賃金未払い、長時間労働、職場での嫌がらせ。
次々と持ち込まれる相談に向き合いながらも、調査権限を持たない梨沙にできるのは、別の機関を案内することだけだった。

そんなある日、相談窓口に差出人不明の音声データが届く。

「助けて。名簿から消される」

声の主は、食品加工工場で働いていた外国人技能実習生、チャン・ドゥック・アン。
しかしアンは、その音声を残した直後、勤務先の寮から姿を消していた。

会社は「自分の意思で逃げた」と説明し、警察も事件性を認めない。

だが、アンの同僚グエン・ミンは、彼が無断で失踪するはずがないと訴える。

梨沙と地方紙記者・樋口颯太が調べ始めると、勤務表から消された残業時間、毎月変わる給与支払会社、正体不明の送迎ルート、帰国したはずなのに別の工場で働く人々など、不自然な事実が次々と浮かび上がる。

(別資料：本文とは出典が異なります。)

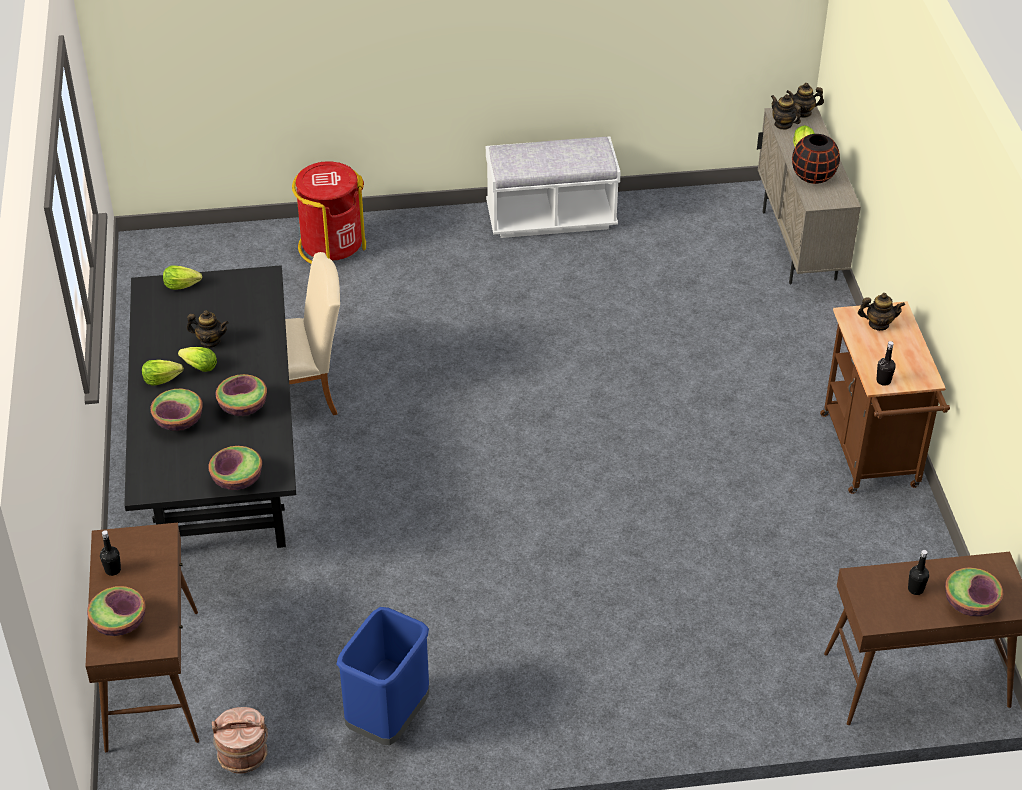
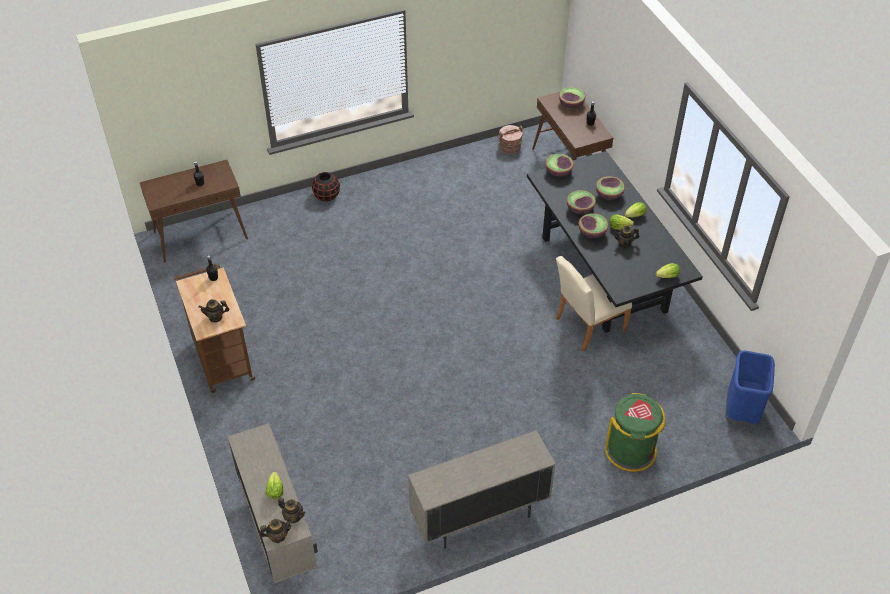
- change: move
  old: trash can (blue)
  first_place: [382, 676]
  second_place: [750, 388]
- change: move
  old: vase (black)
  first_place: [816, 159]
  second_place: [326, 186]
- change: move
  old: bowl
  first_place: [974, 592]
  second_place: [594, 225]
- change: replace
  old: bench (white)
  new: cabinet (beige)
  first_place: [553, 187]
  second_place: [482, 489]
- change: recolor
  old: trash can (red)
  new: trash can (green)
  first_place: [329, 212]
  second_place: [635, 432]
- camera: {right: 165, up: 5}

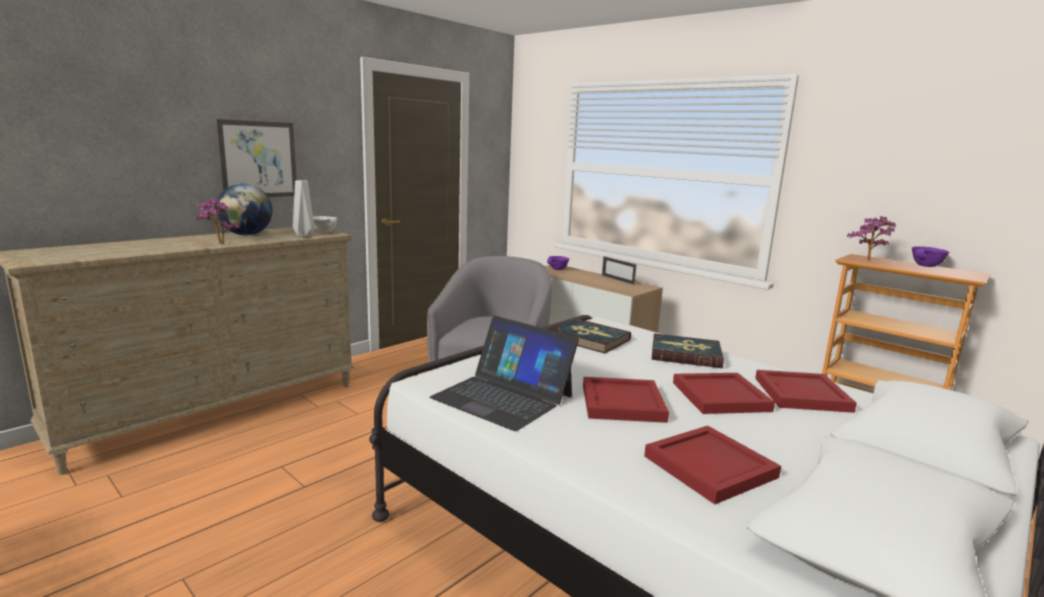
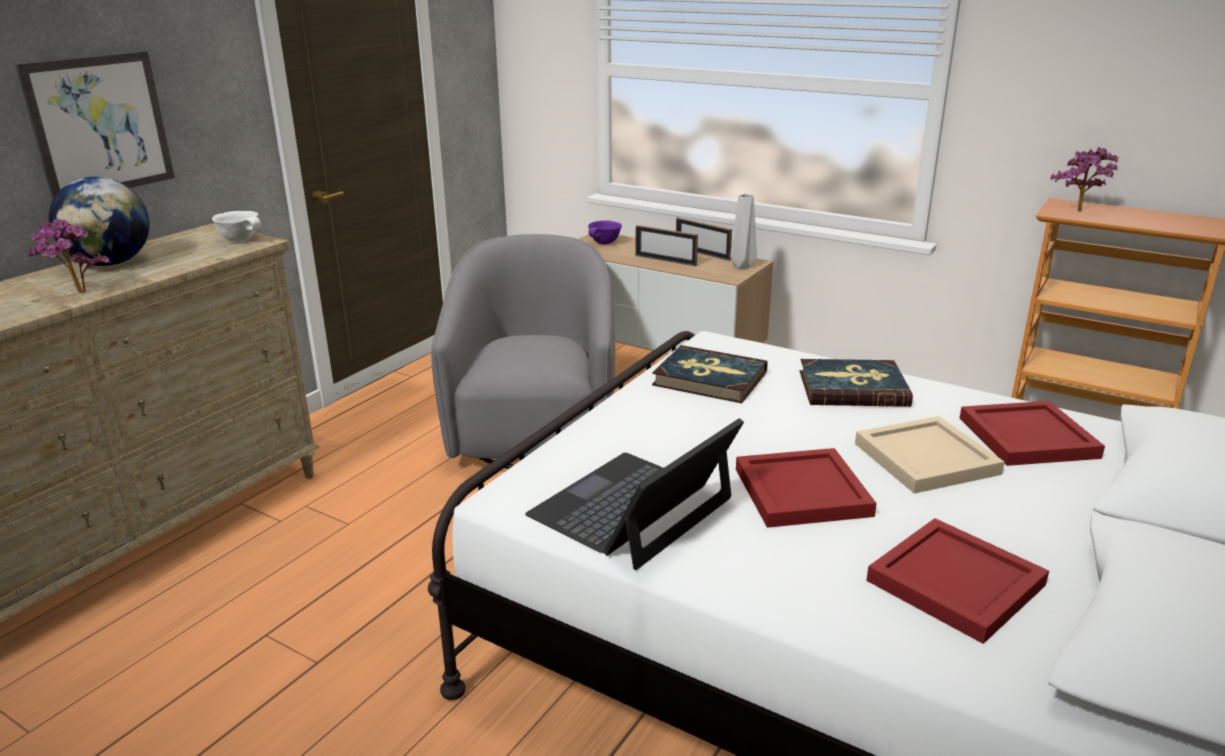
- change: delete
  old: bowl (purple)
  first_place: [931, 256]
- change: insert
  new: picture frame
  second_place: [667, 245]
- change: move
  old: vase (grey)
  first_place: [303, 208]
  second_place: [743, 231]
- change: recolor
  old: tray (red)
  new: tray (beige)
  first_place: [724, 393]
  second_place: [930, 455]
- change: rotate
  old: laptop
  first_place: [504, 373]
  second_place: [634, 494]
  degrees: 105
- camera: {right: -10, up: 10}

一方、SNSでは「外国人による集団逃亡」「治安悪化」といった偽情報が急速に拡散され、街には排外的な空気が広がっていく。

市役所には抗議が殺到し、ミンの寮には石が投げ込まれ、梨沙の家族までもが分断されていく。

やがて梨沙たちは、複数の企業と架空会社をつなぎ、労働者を名簿上から消したまま別の現場へ移送する、巨大な偽装雇用ネットワークの存在に近づいていく。

企業、行政、報道、SNS。

街を支える仕組みのすべてが、見えない労働によってつながっていた。

失踪したアンは、どこにいるのか。
誰が人々の名前を消しているのか。
そして、正義を公表したあと、街で働く人々の生活を誰が守るのか。

一人の失踪事件から、社会の奥に隠された労働の闇を追う、社会派サスペンス×ヒューマンドラマ。